Tuesday, February 7, 2023

tree, construction, Griffith Park


It's a good thing that there's no heavy rain in the forecast - what was our terrace is becoming more of a mound of soil by the hour.  However, when all this is completed, we should be able to sit down there and enjoy the view ... This is what it looked like from one of the upstairs balconies this evening: the vantage point gives a particularly good sense of the challenges thrown down by the slope of the hill.

 

Monday, February 6, 2023

by night, too


The Asian Pear is too wonderful to leave unilluminated in the evening - this is the view from the bedroom... One of the plans for the new garden landscaping will be to have subtly positioned lights - non-owl-scaring lights - that will show off the trees, although right now, as the workers dig away and produce yet more rubble and some mounds of surprisingly fertile looking earth, this all seems a very distant dream ...

 

Sunday, February 5, 2023

February dawn


We had a band of rain move through overnight - nothing dramatic; just enough to encourage the grass and the wildflowers - and to give a pale apricot tint to the dawn.  The hills of Griffith Park behind us were in cloud - and there's a band of cloud here, too, hiding the snowy mountains beyond. This really is the most beautiful time of the year here.

 

Saturday, February 4, 2023

annual tree celebration


We love our Asian pear so much ... This is the view from the bedroom window this morning.  We were so surprised, when the cracked concrete on the terrace was pounded up, not to see any roots breaking the surface - so many people had told us that the large cracks were due to the tree's activity, but, seemingly, not a bit of it - all we can see is soil.  All the same, we will treat her very gently when we come to do the landscaping - there will be a large circle with bark around the base of the trunk, because we want her to carry on looking like this for many years to come.
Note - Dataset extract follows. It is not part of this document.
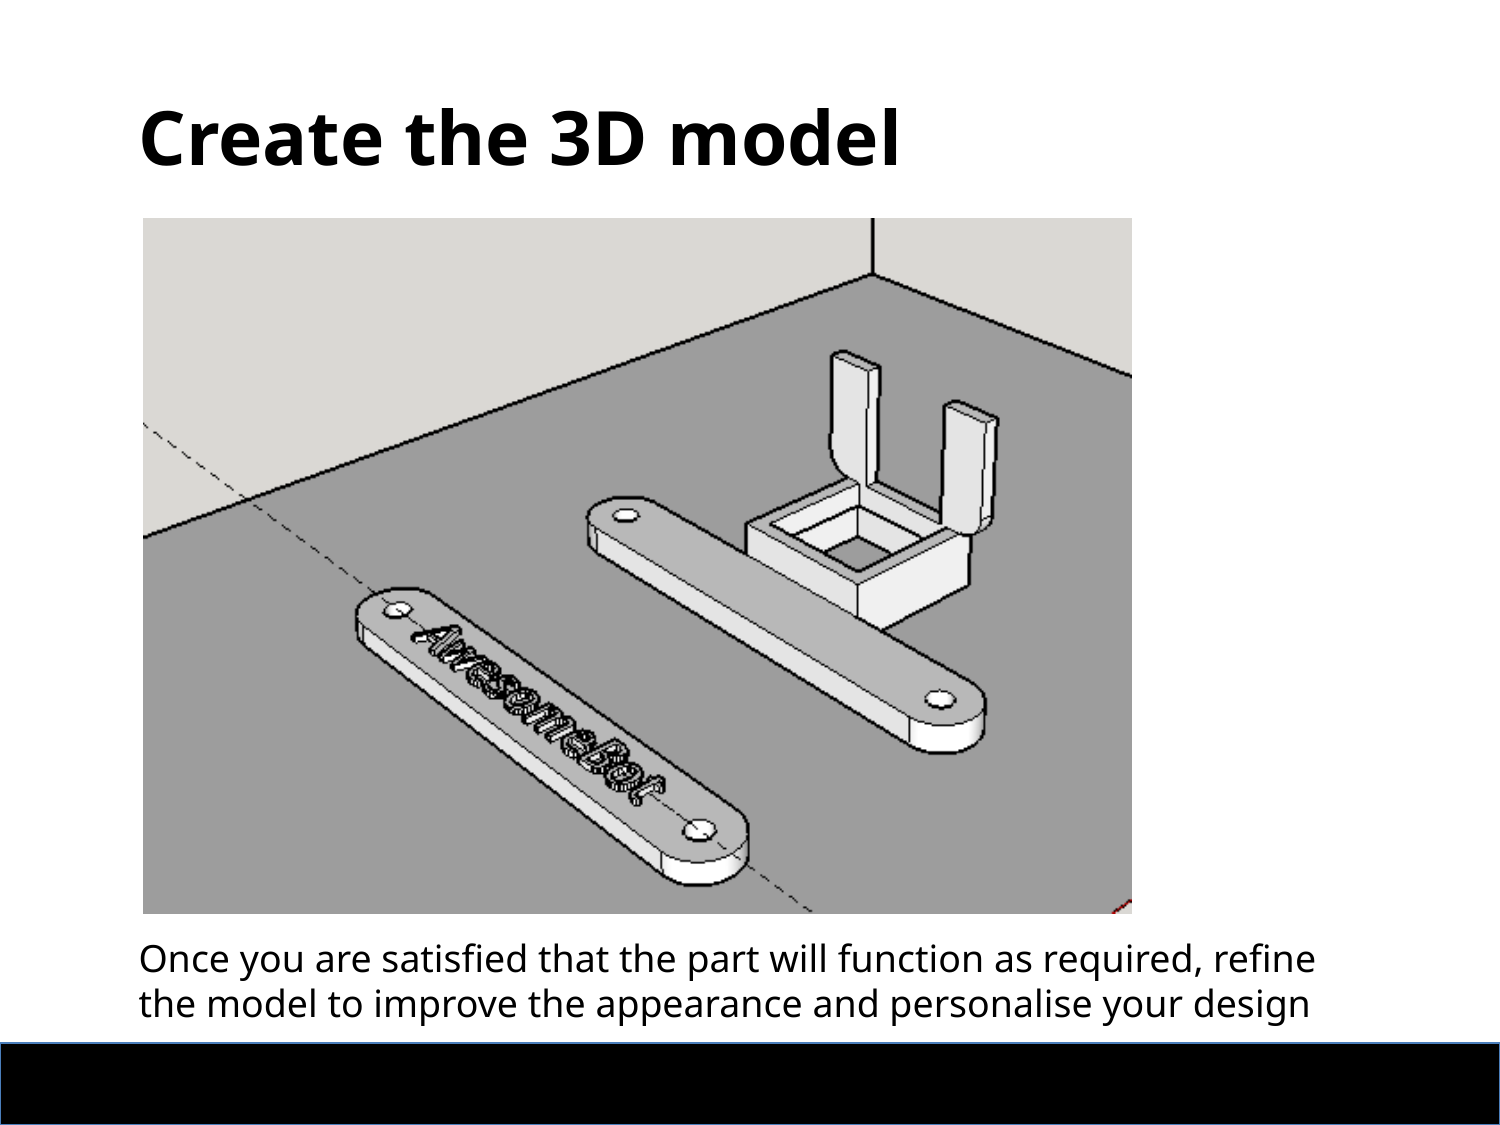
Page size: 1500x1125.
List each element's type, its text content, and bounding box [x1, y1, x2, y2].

picture [143, 218, 1132, 914]
text_box Once you are satisfied that the part will function as required, refine the model to improve the appearance and personalise your design [123, 934, 1383, 1026]
title Create the 3D model [123, 82, 1383, 174]
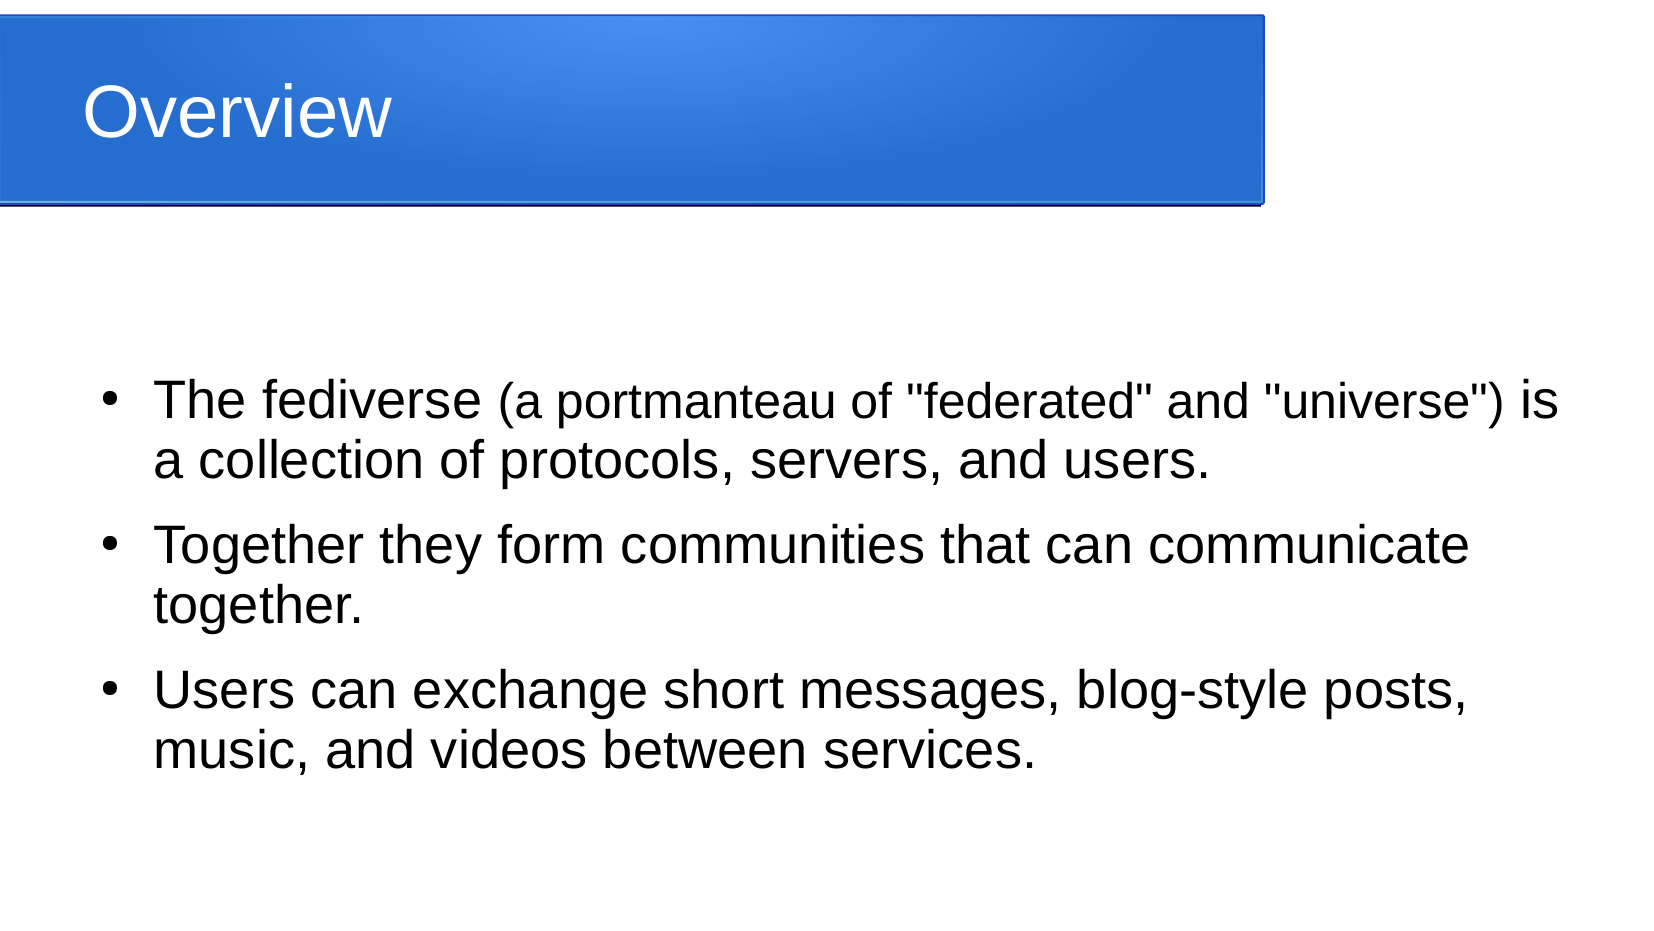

The workers were here all day again today, moving the rubble off and away on a very rudimentary conveyer belt (watched by a fascinated Gramsci).  You'll see planks in the background, which doubtless will shore up something next week.  I really can't believe that this transformation is slowly taking place ...

 

Friday, February 3, 2023

feline geometry


It's true - they really are getting on better than they used to.  This evening I caught Moth giving Gramsci's pretty head a fairly robust wash.  They may not be quite as inter-twined as this picture suggests, though - this represents Gram's head firmly in a bowl of kibble, whilst Moth waits as close by as she can.  Anyone thinking "oh, poor Mothy," though, should bear in mind that she has the physique, these days, of a very solid bolster.

 

Thursday, February 2, 2023

how's my work going?


Thank you for asking.

Quite apart from any other recent interruptions or impediments, I think this picture tells you all that you need to know.  

 

Wednesday, February 1, 2023

the tower


Here's our campus carillon - all 167 feet of it - and its reflection.  I didn't really think anything more about it than usual this morning (which is to say, not much) - I was more concerned with feeling happy that we still have a Wednesday Farmer's Market on campus, although it's a shadow of its former pre-Covid self.

But walking back to the carpark after dinner with today's job candidate in Art History, he asked ... what's inside the tower?  A perfectly reasonable question that I'd never before thought of posing.  Errrrr - steps?  The mechanism for the (electronic) bells?  I felt more than a little sheepish that I'd never previously given a thought to the bell tower's innards.